### AIM OF THE EXERCISE:
Please give back only the lines below from the one containing "staining by IHC" to the one containing "photomicrograph of neoplastic", each repeated word for word, both ends included.

### AVAILABLE DATA:
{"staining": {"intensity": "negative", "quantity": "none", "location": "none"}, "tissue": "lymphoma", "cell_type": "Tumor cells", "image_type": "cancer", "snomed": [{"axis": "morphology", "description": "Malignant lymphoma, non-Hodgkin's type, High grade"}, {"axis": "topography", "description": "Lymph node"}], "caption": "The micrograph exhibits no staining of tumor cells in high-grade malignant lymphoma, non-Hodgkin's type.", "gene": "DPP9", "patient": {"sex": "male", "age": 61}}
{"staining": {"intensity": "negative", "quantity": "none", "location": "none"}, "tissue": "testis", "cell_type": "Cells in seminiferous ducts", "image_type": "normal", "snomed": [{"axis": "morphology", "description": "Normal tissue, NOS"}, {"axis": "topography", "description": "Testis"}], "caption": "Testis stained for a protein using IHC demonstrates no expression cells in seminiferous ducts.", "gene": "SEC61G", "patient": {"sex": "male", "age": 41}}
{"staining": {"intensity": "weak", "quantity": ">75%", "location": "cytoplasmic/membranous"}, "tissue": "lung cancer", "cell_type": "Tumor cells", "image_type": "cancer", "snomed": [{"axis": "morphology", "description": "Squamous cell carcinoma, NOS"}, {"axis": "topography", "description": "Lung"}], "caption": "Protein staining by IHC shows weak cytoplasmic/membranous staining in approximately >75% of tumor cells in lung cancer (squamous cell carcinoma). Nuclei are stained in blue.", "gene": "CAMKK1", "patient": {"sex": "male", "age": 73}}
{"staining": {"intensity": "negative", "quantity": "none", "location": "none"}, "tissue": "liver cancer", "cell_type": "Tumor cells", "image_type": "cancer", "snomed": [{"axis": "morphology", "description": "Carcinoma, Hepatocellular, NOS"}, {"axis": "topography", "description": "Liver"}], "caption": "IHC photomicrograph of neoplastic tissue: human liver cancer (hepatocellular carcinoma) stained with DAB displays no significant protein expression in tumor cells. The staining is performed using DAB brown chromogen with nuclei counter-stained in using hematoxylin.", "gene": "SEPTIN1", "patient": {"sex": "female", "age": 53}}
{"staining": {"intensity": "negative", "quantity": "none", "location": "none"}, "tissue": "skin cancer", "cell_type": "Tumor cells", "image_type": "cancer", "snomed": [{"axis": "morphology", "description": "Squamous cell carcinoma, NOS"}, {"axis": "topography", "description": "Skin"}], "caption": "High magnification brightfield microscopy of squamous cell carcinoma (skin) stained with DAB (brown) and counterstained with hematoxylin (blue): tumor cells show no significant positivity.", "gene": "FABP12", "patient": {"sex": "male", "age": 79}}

### COMPLETED TASK:
{"staining": {"intensity": "weak", "quantity": ">75%", "location": "cytoplasmic/membranous"}, "tissue": "lung cancer", "cell_type": "Tumor cells", "image_type": "cancer", "snomed": [{"axis": "morphology", "description": "Squamous cell carcinoma, NOS"}, {"axis": "topography", "description": "Lung"}], "caption": "Protein staining by IHC shows weak cytoplasmic/membranous staining in approximately >75% of tumor cells in lung cancer (squamous cell carcinoma). Nuclei are stained in blue.", "gene": "CAMKK1", "patient": {"sex": "male", "age": 73}}
{"staining": {"intensity": "negative", "quantity": "none", "location": "none"}, "tissue": "liver cancer", "cell_type": "Tumor cells", "image_type": "cancer", "snomed": [{"axis": "morphology", "description": "Carcinoma, Hepatocellular, NOS"}, {"axis": "topography", "description": "Liver"}], "caption": "IHC photomicrograph of neoplastic tissue: human liver cancer (hepatocellular carcinoma) stained with DAB displays no significant protein expression in tumor cells. The staining is performed using DAB brown chromogen with nuclei counter-stained in using hematoxylin.", "gene": "SEPTIN1", "patient": {"sex": "female", "age": 53}}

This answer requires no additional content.